If the string is prefixed with r there is no escape character.

The inherent collation of a STRING type is UTF8_BINARY.

See the collation precedence rules for more information.

Note

While you can use double quotes (") instead of single quotes (') to delimit a string literal, this is discouraged as it is not standard SQL.

Warning

Some client interfaces perform macro substitutions on strings before sending them to the SQL parser.

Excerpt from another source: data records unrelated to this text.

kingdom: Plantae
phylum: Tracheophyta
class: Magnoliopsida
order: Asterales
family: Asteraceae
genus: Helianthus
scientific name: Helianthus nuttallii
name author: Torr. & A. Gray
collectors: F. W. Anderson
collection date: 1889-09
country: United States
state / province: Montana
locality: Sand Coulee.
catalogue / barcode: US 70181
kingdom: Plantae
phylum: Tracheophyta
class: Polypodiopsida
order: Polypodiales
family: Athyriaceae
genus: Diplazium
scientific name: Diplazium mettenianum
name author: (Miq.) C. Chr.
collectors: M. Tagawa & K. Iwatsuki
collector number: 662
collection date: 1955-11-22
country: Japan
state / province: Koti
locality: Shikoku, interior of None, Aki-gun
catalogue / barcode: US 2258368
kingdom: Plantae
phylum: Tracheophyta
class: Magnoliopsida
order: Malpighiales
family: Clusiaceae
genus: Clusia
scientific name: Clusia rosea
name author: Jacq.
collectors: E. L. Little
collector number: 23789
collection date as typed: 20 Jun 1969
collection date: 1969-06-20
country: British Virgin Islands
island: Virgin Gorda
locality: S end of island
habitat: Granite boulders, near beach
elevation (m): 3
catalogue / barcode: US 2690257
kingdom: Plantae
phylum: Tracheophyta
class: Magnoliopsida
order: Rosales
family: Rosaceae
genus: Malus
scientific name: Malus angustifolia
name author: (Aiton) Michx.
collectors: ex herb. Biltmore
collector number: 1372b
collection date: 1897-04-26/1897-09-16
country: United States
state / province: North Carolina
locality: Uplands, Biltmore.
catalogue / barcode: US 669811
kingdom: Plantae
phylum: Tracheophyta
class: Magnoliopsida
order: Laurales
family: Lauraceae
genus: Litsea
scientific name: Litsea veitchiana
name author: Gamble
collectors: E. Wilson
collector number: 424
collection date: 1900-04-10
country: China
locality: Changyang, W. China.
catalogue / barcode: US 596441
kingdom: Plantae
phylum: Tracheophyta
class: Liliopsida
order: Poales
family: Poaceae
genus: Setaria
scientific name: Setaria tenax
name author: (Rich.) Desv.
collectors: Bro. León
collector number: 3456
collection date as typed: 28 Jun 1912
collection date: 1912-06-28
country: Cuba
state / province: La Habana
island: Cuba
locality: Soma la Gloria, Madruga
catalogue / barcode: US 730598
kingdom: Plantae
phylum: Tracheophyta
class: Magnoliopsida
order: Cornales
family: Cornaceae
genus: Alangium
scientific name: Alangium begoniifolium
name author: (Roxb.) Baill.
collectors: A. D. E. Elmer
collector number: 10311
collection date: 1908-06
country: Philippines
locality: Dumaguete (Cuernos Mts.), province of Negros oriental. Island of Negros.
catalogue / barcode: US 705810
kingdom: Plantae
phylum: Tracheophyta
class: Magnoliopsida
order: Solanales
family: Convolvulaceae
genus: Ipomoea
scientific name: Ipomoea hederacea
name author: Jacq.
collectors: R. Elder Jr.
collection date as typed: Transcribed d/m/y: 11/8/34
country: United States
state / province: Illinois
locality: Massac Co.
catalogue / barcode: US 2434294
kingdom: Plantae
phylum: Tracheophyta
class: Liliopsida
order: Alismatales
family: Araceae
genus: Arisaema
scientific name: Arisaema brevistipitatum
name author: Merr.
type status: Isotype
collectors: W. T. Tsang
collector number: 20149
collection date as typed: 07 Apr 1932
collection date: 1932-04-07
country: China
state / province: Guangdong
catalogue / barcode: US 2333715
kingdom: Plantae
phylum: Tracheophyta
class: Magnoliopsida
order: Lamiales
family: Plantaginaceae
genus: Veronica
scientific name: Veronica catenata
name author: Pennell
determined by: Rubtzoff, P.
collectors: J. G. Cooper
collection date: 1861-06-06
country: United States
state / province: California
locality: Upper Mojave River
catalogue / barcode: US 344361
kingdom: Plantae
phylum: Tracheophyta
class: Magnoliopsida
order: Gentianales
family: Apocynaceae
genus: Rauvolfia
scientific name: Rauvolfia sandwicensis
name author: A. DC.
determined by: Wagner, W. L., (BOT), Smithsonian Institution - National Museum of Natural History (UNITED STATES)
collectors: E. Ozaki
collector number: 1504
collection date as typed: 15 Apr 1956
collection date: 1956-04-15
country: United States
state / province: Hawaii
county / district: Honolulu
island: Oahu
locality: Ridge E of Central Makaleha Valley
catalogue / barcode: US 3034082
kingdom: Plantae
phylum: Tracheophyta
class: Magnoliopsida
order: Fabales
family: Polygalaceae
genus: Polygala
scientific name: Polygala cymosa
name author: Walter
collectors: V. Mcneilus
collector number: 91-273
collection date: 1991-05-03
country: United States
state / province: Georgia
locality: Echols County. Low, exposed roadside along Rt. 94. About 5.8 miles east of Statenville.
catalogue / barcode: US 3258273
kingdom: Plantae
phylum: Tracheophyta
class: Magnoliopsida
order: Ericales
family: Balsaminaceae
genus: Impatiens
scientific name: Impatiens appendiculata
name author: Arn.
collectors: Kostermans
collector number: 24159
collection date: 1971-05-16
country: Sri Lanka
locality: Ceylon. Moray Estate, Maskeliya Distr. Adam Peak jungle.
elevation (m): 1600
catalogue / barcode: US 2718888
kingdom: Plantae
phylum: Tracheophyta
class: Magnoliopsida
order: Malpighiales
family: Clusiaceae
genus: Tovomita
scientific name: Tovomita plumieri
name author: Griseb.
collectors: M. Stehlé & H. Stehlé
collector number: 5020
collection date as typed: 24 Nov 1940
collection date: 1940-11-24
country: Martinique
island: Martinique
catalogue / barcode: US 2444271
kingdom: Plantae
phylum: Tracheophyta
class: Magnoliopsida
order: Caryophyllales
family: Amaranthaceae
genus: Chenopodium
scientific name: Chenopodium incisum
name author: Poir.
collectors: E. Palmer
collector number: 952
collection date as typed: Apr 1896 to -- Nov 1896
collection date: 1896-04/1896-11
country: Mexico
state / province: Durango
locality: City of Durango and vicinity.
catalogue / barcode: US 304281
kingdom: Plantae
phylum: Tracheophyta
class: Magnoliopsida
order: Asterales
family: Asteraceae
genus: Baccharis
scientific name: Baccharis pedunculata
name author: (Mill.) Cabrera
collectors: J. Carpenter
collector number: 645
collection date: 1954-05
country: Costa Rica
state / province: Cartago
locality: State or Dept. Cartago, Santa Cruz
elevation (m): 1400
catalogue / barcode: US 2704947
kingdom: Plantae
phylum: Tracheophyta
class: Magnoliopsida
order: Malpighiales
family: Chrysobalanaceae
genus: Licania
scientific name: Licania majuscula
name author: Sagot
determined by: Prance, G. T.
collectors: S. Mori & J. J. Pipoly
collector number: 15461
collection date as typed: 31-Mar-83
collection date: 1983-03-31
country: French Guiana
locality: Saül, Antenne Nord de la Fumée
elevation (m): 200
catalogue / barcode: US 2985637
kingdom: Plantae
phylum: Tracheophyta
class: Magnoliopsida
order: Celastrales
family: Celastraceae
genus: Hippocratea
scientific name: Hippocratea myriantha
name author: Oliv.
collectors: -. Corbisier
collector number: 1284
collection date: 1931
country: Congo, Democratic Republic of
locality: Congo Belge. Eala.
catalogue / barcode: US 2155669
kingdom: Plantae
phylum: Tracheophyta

For example in a Databricks notebook the $ (dollar) sign introduces a widget and needs to be escaped with \$ to be preserved in a string literal.

Examples

> SELECT 'Spark';
  Spark

> SELECT CAST(5 AS STRING);
  5

> SELECT 'O\'Connell'
  O'Connell

> SELECT 'Some\nText'
  Some
  Text

> SELECT r'Some\nText'
  Some\nText

> SELECT '서울시'
  서울시

> SELECT ''

> SELECT '\\'
  \

> SELECT r'\\'
  \\

-- From a notbook cell (without a widget 'e' being defined)
> SELECT 'Hou$e', 'Hou\$e', r'Hou$e', r'Hou\$e'
  Hou  Hou$e  Hou  Hou$e

> SELECT COLLATION(‘hello’);
  UTF8_BINARY